A horse-drawn wagon,
Bright blue tubing zigzagging from tree to tree,
The drip-drip-drip of sap falling into galvanized buckets,
Steam rising up from the sugarhouse as snow gently falls…
Photo by Jason Tors
Maple sugaring is a time-honored tradition here in New England. It’s a sign that spring is on its way. To celebrate, we recently visited The Rocks Estate in nearby Bethlehem, New Hampshire for a little Maple Sugaring 101.
Collecting the sap requires the right conditions: warm days and chilly nights. And it takes 30-50 gallons of sap to create one gallon of maple syrup. Once the trees start to bud, the sap tastes different and the sugaring season is over.
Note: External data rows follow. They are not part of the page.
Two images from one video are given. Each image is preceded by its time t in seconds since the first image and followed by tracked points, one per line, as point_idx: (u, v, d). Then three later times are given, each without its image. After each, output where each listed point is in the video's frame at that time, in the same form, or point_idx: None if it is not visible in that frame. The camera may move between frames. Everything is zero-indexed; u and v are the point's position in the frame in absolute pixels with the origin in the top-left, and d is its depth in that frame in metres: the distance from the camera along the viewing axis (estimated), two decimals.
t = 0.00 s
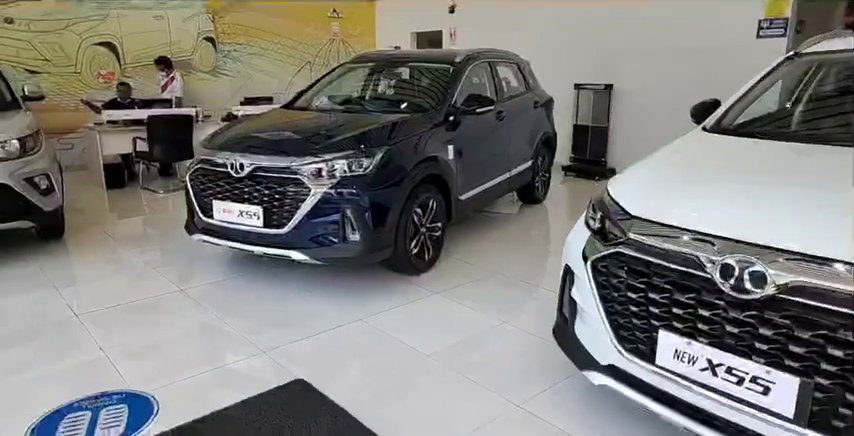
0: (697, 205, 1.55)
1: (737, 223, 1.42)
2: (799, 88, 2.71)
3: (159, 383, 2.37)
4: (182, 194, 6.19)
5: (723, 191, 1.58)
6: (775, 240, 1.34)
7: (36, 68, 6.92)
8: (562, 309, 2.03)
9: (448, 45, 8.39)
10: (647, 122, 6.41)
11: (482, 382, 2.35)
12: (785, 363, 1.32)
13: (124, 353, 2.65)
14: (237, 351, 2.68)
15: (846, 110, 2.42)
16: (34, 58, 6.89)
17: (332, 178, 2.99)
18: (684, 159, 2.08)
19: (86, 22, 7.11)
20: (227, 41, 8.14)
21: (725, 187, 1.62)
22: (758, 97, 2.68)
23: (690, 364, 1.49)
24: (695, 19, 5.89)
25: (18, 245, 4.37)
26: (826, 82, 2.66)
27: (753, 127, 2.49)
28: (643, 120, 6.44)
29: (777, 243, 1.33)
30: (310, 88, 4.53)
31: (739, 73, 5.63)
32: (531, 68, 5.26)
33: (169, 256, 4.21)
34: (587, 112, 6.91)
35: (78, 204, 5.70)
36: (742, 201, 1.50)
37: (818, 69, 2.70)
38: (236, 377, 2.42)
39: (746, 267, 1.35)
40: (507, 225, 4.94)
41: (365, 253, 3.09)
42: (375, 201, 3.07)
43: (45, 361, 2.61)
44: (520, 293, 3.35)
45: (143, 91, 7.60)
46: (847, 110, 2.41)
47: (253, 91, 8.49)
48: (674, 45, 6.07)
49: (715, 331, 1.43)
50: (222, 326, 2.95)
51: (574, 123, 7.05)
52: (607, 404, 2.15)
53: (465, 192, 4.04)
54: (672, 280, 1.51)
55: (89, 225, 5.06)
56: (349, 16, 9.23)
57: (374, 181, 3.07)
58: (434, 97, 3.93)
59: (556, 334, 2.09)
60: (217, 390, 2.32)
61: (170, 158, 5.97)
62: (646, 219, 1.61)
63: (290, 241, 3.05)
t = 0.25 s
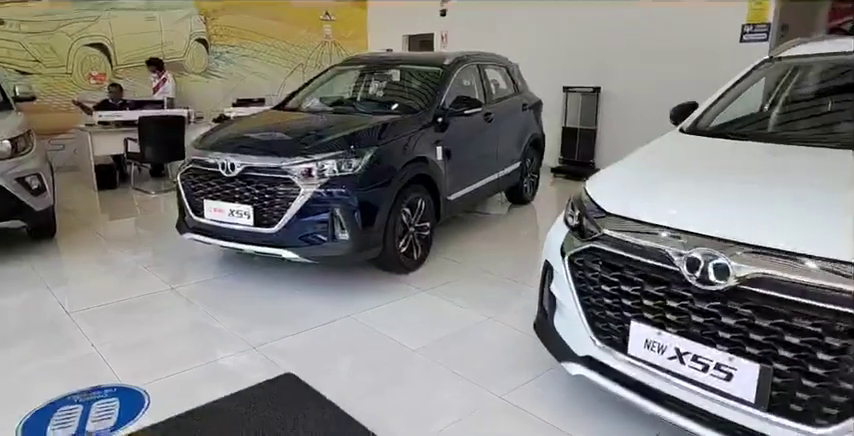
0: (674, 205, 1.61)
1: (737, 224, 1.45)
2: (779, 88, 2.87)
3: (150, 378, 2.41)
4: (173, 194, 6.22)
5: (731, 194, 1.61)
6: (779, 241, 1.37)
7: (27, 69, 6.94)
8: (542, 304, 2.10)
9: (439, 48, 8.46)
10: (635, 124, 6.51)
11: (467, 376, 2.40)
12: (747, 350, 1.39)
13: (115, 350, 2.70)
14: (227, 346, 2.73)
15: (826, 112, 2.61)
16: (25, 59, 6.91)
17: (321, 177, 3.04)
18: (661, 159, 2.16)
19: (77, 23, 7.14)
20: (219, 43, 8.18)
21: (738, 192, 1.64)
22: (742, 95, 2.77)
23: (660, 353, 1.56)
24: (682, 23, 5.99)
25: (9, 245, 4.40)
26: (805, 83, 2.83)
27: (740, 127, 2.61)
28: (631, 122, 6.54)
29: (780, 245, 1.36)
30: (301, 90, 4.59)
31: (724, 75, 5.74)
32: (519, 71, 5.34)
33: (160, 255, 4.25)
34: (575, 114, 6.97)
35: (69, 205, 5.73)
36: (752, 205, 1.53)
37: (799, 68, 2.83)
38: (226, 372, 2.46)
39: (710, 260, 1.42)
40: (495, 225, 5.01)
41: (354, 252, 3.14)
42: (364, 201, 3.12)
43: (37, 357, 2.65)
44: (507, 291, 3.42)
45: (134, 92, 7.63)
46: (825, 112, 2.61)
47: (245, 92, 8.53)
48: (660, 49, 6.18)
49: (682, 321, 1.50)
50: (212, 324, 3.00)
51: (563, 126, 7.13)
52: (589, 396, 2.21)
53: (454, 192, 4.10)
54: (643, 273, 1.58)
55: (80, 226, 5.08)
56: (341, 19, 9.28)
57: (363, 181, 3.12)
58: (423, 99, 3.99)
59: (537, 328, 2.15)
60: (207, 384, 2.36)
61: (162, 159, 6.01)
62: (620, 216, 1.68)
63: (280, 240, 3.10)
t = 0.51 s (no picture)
0: (653, 201, 1.65)
1: (735, 224, 1.45)
2: (761, 88, 2.93)
3: (140, 374, 2.43)
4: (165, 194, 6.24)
5: (728, 194, 1.60)
6: (758, 237, 1.40)
7: (18, 70, 6.92)
8: (525, 300, 2.14)
9: (430, 49, 8.52)
10: (624, 124, 6.57)
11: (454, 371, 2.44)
12: (718, 341, 1.44)
13: (106, 347, 2.72)
14: (218, 343, 2.76)
15: (805, 113, 2.68)
16: (16, 59, 6.90)
17: (311, 176, 3.06)
18: (642, 157, 2.21)
19: (68, 23, 7.13)
20: (211, 43, 8.19)
21: (735, 192, 1.63)
22: (724, 95, 2.82)
23: (637, 345, 1.60)
24: (670, 24, 6.07)
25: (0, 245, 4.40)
26: (786, 82, 2.88)
27: (722, 127, 2.67)
28: (620, 122, 6.60)
29: (759, 241, 1.39)
30: (292, 90, 4.62)
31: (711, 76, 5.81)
32: (509, 72, 5.39)
33: (151, 255, 4.27)
34: (565, 115, 7.00)
35: (60, 205, 5.73)
36: (747, 204, 1.52)
37: (780, 68, 2.87)
38: (216, 368, 2.49)
39: (684, 254, 1.47)
40: (485, 224, 5.06)
41: (344, 250, 3.17)
42: (353, 199, 3.15)
43: (28, 354, 2.67)
44: (495, 289, 3.47)
45: (125, 92, 7.63)
46: (804, 112, 2.68)
47: (237, 93, 8.54)
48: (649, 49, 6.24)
49: (658, 314, 1.55)
50: (203, 322, 3.02)
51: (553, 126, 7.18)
52: (570, 387, 2.24)
53: (443, 192, 4.14)
54: (621, 268, 1.63)
55: (71, 226, 5.10)
56: (333, 19, 9.31)
57: (352, 180, 3.14)
58: (412, 99, 4.03)
59: (521, 323, 2.19)
60: (196, 379, 2.38)
61: (154, 159, 6.02)
62: (601, 213, 1.73)
63: (270, 238, 3.12)
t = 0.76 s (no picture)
0: (627, 197, 1.70)
1: (732, 224, 1.45)
2: (741, 87, 2.91)
3: (126, 370, 2.45)
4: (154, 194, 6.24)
5: (719, 193, 1.60)
6: (728, 232, 1.44)
7: (6, 68, 6.89)
8: (506, 295, 2.18)
9: (421, 49, 8.56)
10: (612, 125, 6.63)
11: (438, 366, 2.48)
12: (686, 332, 1.49)
13: (92, 343, 2.74)
14: (204, 339, 2.78)
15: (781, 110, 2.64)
16: (4, 58, 6.86)
17: (298, 174, 3.08)
18: (621, 155, 2.24)
19: (57, 22, 7.11)
20: (201, 42, 8.19)
21: (726, 191, 1.63)
22: (704, 95, 2.82)
23: (610, 337, 1.65)
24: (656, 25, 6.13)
25: None
26: (766, 82, 2.86)
27: (696, 125, 2.68)
28: (608, 122, 6.66)
29: (729, 236, 1.44)
30: (280, 89, 4.64)
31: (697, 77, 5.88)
32: (497, 72, 5.42)
33: (140, 254, 4.28)
34: (554, 115, 7.10)
35: (48, 204, 5.72)
36: (739, 204, 1.53)
37: (759, 68, 2.87)
38: (201, 364, 2.51)
39: (655, 247, 1.51)
40: (473, 223, 5.10)
41: (330, 248, 3.20)
42: (339, 197, 3.18)
43: (15, 351, 2.68)
44: (481, 286, 3.51)
45: (114, 91, 7.62)
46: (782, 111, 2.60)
47: (227, 92, 8.54)
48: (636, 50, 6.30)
49: (629, 306, 1.59)
50: (190, 319, 3.05)
51: (542, 126, 7.25)
52: (550, 380, 2.28)
53: (431, 190, 4.17)
54: (596, 262, 1.67)
55: (60, 225, 5.10)
56: (324, 19, 9.32)
57: (339, 178, 3.17)
58: (400, 99, 4.06)
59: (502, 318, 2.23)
60: (182, 374, 2.41)
61: (143, 158, 6.02)
62: (577, 209, 1.78)
63: (257, 236, 3.15)
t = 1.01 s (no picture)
0: (597, 192, 1.74)
1: (705, 219, 1.48)
2: (720, 85, 2.94)
3: (107, 365, 2.46)
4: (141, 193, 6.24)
5: (693, 189, 1.63)
6: (691, 226, 1.48)
7: None
8: (484, 290, 2.21)
9: (410, 49, 8.59)
10: (598, 124, 6.68)
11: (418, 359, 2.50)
12: (651, 323, 1.53)
13: (74, 339, 2.75)
14: (186, 335, 2.80)
15: (755, 108, 2.66)
16: None
17: (281, 172, 3.10)
18: (598, 151, 2.27)
19: (44, 21, 7.08)
20: (189, 42, 8.18)
21: (701, 187, 1.66)
22: (682, 95, 2.85)
23: (580, 329, 1.69)
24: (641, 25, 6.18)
25: None
26: (744, 80, 2.87)
27: (670, 122, 2.72)
28: (595, 121, 6.71)
29: (692, 230, 1.47)
30: (266, 88, 4.65)
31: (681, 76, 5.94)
32: (484, 71, 5.45)
33: (126, 252, 4.29)
34: (542, 114, 7.15)
35: (34, 204, 5.71)
36: (715, 200, 1.55)
37: (737, 66, 2.89)
38: (183, 359, 2.53)
39: (620, 241, 1.55)
40: (459, 220, 5.13)
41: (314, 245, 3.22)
42: (323, 195, 3.20)
43: None
44: (464, 282, 3.54)
45: (101, 91, 7.60)
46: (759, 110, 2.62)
47: (216, 91, 8.54)
48: (622, 50, 6.35)
49: (598, 299, 1.64)
50: (172, 316, 3.06)
51: (530, 126, 7.30)
52: (527, 373, 2.31)
53: (417, 189, 4.20)
54: (566, 256, 1.71)
55: (46, 224, 5.09)
56: (313, 18, 9.33)
57: (322, 176, 3.19)
58: (385, 97, 4.08)
59: (480, 312, 2.26)
60: (163, 369, 2.42)
61: (130, 157, 6.02)
62: (549, 205, 1.81)
63: (240, 233, 3.17)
Photo by Megan Bogdziewicz
We learned how to identify red maples (red buds at the end of the branches) and sugar maples (sharp needle-like buds), and how to responsibly tap trees. We identified a sugar maple in the tree line and used an auger to insert the tiny tap to get the sap flowing. When done correctly and placed in the right spot, the trees naturally fill in the hole after the season and it becomes almost invisible.
The sap didn’t taste like much directly from the tree, but we visited the steamy sugarhouse to see how it is boiled down into syrup and graded based on its color. After, we went back to the main building for a chef’s tasting and cooking demo from a local inn. Sweet and savory fritters with a touch of maple cranberry chutney — the end of a glorious maple-sugaring day.
The New Hampshire Maple Experience is offered in early springtime every year and The Rocks Estate is open all year long, offering various programs.
The heritage of The Rocks Estate reaches from the pastoral beauty of 1800s through the property’s modern-day role as a conservation and education center for the Society for the Protection of New Hampshire Forests. Now home to the 1,400-acre North Country Conservation & Education Center for the Forest Society, The Rocks was once the summer home of Chicago businessman and International Harvester cofounder John Jacob Glessner and his family. In 1978, John and Frances Glessner’s grandchildren donated the estate, including 22 buildings, to the Forest Society, with the requirement that there always be a crop in the field. For more than three decades, that crop has been Christmas trees. Today, the Forest Society offers a host of other activities, from springtime maple tours and school programs to various natural history talks and customized experiential tours for small groups. The trail system at The Rocks is open daily to visitors.